** SET OF TASKS **
• 1. In the reciprocal tax article, where did Trump make his remarks the day after Mnuchin's Fox News interview?
• 2. List every person named in the reciprocal tax article.

Posted on February 28, 2017 by Jonathan Curry

Both the White House and the Treasury are supporting the idea of a "reciprocal tax" at the border, but have not disclosed what relationship this proposal has to House Republicans' vision of a border-adjustable tax.

In a February 26 interview on Fox News, Treasury Secretary Steven Mnuchin said that President Trump's frequent threats to impose a punitive tax or tariff on U.S. companies that move production overseas is "not a retaliatory tax, it's an idea that he's looking at calling a 'reciprocal tax,' which [is] basically saying, we want to create a level playing field so that others treat us the way we're treating them." Mnuchin did not say how closely this aligns with the House's proposal outlined in the "A Better Way" plan, but he did say that Trump likes parts of it, although there are "certain aspects that he's very concerned about."

The next day, Trump alluded to the reciprocal tax during remarks given at a meeting of the National Governors Association. Other countries are able to export their products into the U.S. without paying taxes, while they tax products imported from the U.S., Trump explained. His administration would "make taxes between countries much more fair," he said, adding, "If we're going to be taxed, they should be taxed at the same amount, the other countries."

House Ways and Means Committee Chair Kevin Brady, R-Texas, spoke favorably of Mnuchin's reciprocal tax idea during a February 27 press briefing, but similarly declined to characterize its relationship to the House plan.

"When I hear him talk about leveling the playing field with some sort of reciprocal approach that gives our businesses and workers a fair chance to succeed, I think we're all on the same page and headed in the right direction," Brady said.

** ENTRIES PROVIDED **
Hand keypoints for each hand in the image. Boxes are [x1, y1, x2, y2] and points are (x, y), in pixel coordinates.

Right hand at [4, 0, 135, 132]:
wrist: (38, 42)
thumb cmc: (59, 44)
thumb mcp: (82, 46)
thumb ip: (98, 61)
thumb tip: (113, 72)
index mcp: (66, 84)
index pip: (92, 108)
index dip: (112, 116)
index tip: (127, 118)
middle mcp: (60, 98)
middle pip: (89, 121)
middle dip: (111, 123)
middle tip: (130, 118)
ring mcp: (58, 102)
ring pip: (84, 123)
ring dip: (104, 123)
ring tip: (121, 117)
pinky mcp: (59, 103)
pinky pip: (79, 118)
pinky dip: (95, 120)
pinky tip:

** SOLVED PROBLEMS **
• 1. At a meeting of the National Governors Association.

• 2. Jonathan Curry, Steven Mnuchin, President Trump, Kevin Brady